Write out the line with "Mot de passe oublié" and every later line through the end of the data below, exactly as given, with no pictures in the copy.

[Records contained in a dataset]
──────
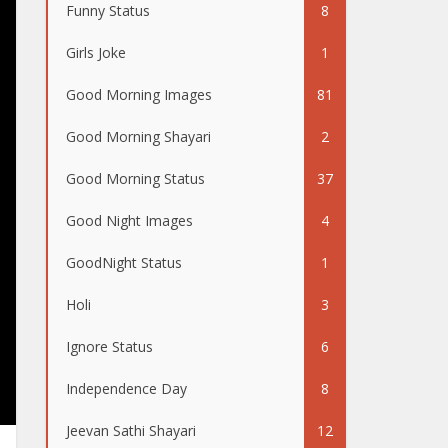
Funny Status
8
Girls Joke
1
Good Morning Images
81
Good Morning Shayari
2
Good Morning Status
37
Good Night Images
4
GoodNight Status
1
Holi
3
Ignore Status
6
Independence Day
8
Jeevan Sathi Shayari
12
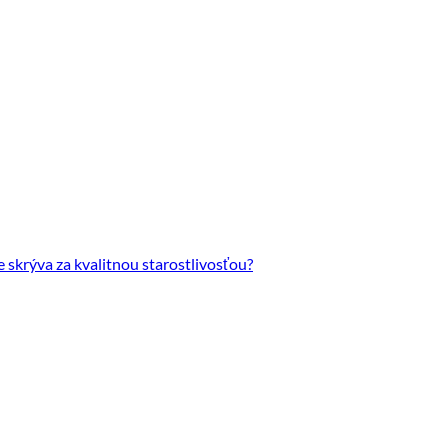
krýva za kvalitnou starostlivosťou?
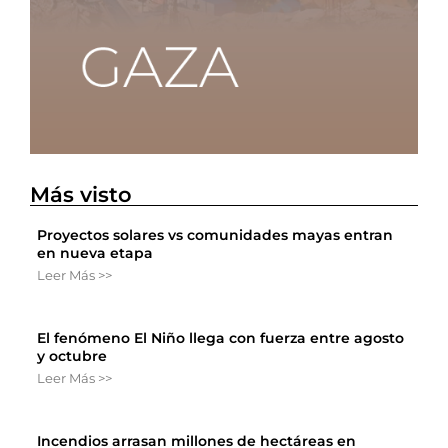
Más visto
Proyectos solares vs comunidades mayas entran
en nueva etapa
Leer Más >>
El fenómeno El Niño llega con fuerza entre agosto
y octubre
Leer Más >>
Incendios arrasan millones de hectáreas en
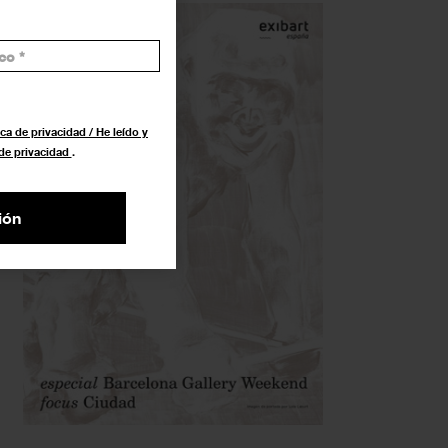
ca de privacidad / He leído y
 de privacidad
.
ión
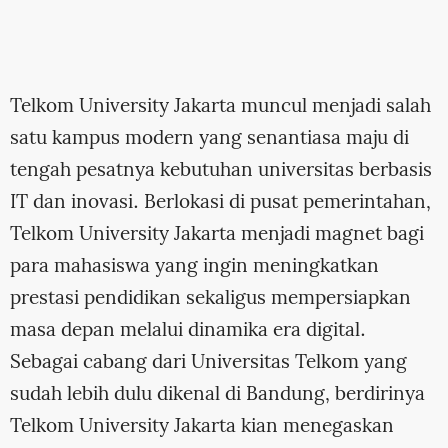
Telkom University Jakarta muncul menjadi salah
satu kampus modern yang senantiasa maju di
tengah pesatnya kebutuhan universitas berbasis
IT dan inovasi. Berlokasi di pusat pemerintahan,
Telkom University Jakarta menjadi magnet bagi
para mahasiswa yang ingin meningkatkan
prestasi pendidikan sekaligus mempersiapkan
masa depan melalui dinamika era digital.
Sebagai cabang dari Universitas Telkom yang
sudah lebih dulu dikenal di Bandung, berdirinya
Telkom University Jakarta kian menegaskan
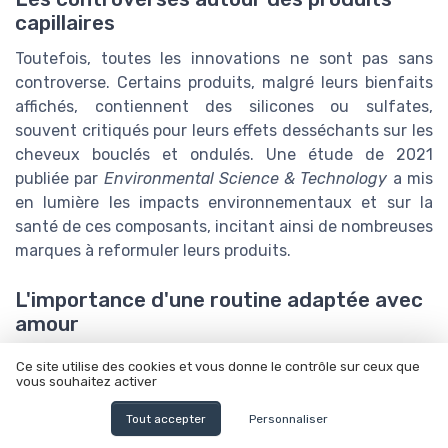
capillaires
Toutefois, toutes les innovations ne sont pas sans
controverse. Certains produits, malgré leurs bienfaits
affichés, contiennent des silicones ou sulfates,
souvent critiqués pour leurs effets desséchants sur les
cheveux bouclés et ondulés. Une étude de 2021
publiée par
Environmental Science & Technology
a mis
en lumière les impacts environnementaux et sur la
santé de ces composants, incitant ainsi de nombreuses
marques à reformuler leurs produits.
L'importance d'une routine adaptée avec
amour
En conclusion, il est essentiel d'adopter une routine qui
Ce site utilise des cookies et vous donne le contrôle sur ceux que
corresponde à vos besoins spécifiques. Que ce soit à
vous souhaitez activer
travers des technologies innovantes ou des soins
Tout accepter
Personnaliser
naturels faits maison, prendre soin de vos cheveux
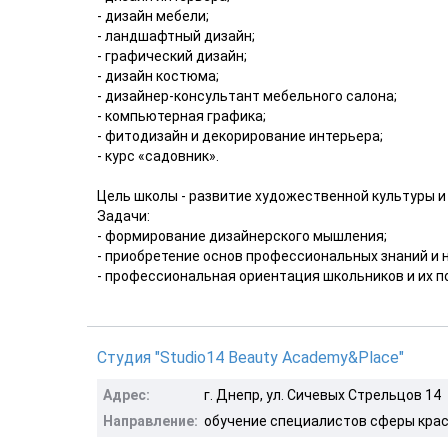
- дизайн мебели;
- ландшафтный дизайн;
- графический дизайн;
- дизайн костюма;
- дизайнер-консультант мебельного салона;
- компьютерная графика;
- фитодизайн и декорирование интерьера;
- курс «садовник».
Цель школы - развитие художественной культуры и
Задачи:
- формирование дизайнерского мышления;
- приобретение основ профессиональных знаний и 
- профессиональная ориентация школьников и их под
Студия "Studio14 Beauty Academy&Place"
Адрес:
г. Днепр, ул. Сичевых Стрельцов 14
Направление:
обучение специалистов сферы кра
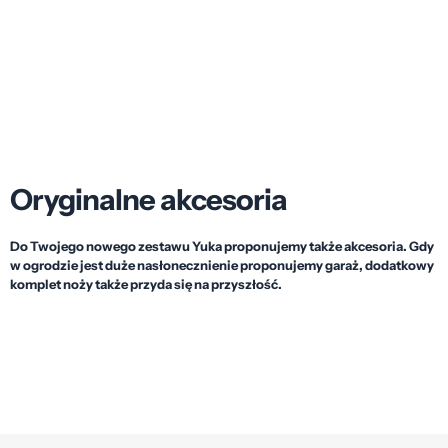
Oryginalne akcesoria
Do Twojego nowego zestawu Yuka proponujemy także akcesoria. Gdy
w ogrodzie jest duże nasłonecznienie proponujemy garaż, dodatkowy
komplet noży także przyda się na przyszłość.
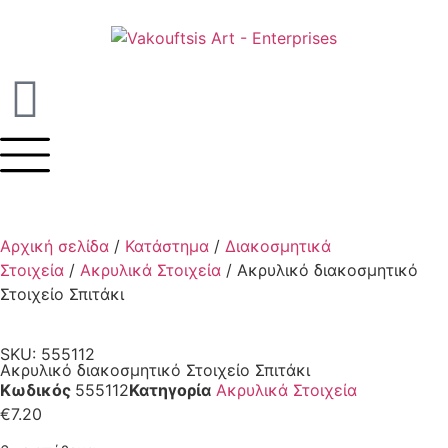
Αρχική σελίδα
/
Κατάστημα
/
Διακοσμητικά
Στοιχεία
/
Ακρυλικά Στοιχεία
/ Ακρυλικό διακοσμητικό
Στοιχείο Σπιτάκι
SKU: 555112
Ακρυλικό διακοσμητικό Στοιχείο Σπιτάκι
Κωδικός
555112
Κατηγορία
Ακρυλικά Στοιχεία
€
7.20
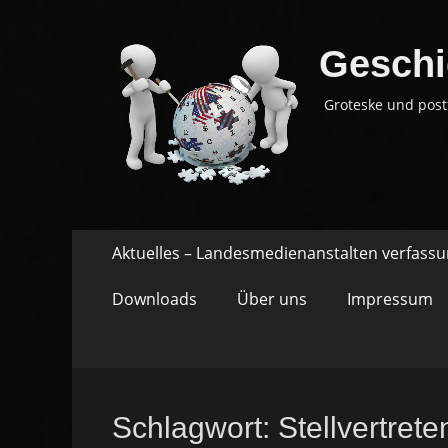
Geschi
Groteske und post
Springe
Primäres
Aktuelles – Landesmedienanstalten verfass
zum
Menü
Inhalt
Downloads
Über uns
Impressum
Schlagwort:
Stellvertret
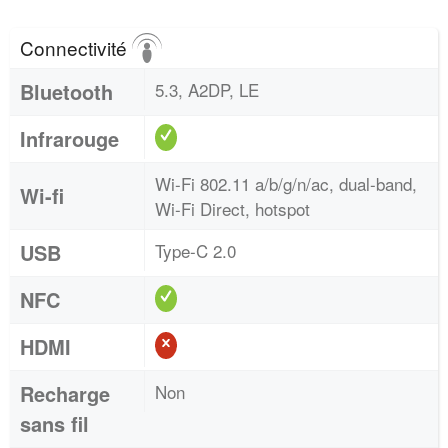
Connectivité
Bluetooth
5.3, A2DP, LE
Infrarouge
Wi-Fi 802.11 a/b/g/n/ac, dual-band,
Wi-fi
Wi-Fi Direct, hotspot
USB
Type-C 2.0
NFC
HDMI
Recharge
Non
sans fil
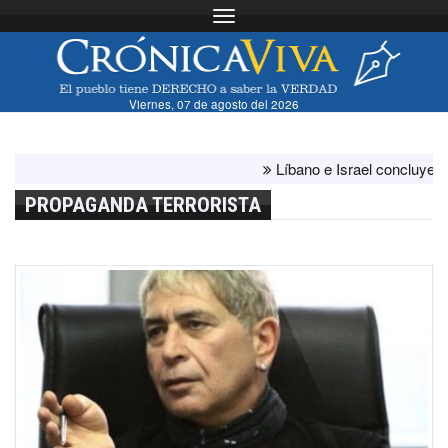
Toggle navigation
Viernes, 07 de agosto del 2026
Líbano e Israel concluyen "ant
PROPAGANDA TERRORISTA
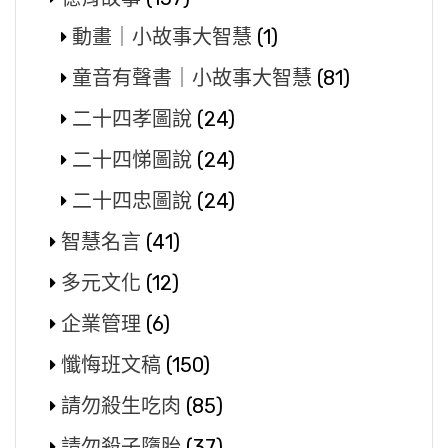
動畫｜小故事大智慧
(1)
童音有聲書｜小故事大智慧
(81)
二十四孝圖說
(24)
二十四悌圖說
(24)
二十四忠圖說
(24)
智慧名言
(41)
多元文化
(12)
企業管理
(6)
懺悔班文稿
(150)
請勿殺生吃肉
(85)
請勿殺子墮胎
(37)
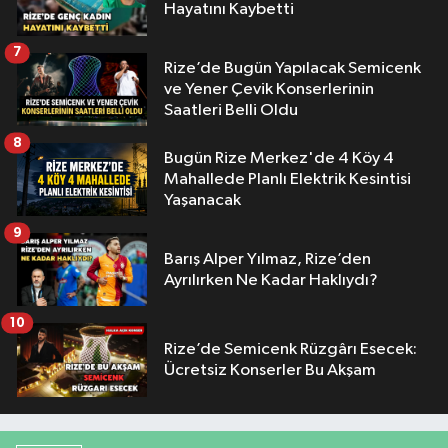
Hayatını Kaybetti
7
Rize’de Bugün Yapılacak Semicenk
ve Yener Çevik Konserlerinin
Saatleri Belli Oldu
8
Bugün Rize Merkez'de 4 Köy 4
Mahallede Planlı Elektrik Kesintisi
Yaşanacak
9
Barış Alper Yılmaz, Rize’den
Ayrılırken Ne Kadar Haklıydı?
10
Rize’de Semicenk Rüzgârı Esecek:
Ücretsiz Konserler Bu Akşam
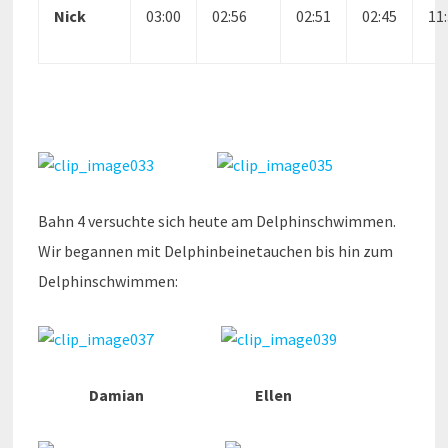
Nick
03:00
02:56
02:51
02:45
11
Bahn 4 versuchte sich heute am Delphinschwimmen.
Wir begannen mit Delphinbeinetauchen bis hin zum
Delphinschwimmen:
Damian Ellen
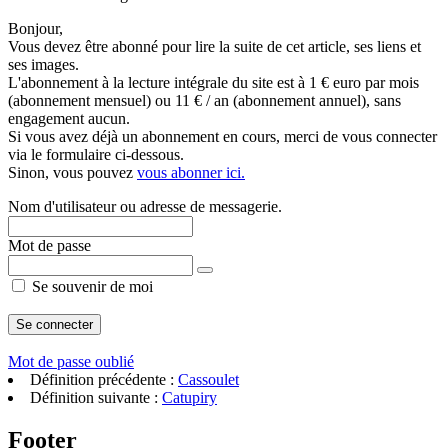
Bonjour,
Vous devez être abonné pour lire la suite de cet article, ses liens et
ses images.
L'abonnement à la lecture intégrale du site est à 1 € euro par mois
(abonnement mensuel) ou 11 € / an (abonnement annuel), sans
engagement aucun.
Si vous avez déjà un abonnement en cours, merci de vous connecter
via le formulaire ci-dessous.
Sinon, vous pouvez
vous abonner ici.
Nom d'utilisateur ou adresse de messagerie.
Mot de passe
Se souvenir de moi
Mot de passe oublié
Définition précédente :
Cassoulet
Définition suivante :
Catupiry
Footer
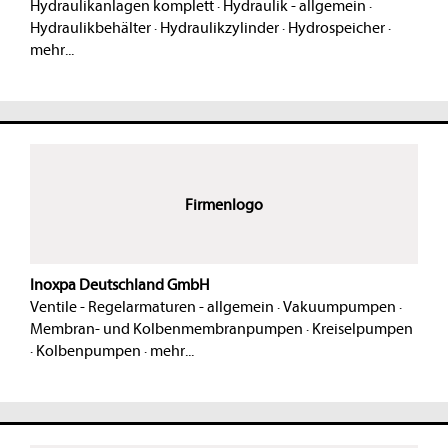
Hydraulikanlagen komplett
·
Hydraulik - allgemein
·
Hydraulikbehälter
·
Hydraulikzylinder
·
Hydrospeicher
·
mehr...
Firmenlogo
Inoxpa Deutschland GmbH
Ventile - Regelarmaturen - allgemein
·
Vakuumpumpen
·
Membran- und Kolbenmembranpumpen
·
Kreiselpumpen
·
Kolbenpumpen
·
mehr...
──────
Answer box
Mot de passe oublié
Définition précédente :
Cassoulet
Définition suivante :
Catupiry
Footer
Hydraulikanlagen komplett
·
Hydraulik - allgemein
·
Hydraulikbehälter
·
Hydraulikzylinder
·
Hydrospeicher
·
mehr...
Firmenlogo
Inoxpa Deutschland GmbH
Ventile - Regelarmaturen - allgemein
·
Vakuumpumpen
·
Membran- und Kolbenmembranpumpen
·
Kreiselpumpen
·
Kolbenpumpen
·
mehr...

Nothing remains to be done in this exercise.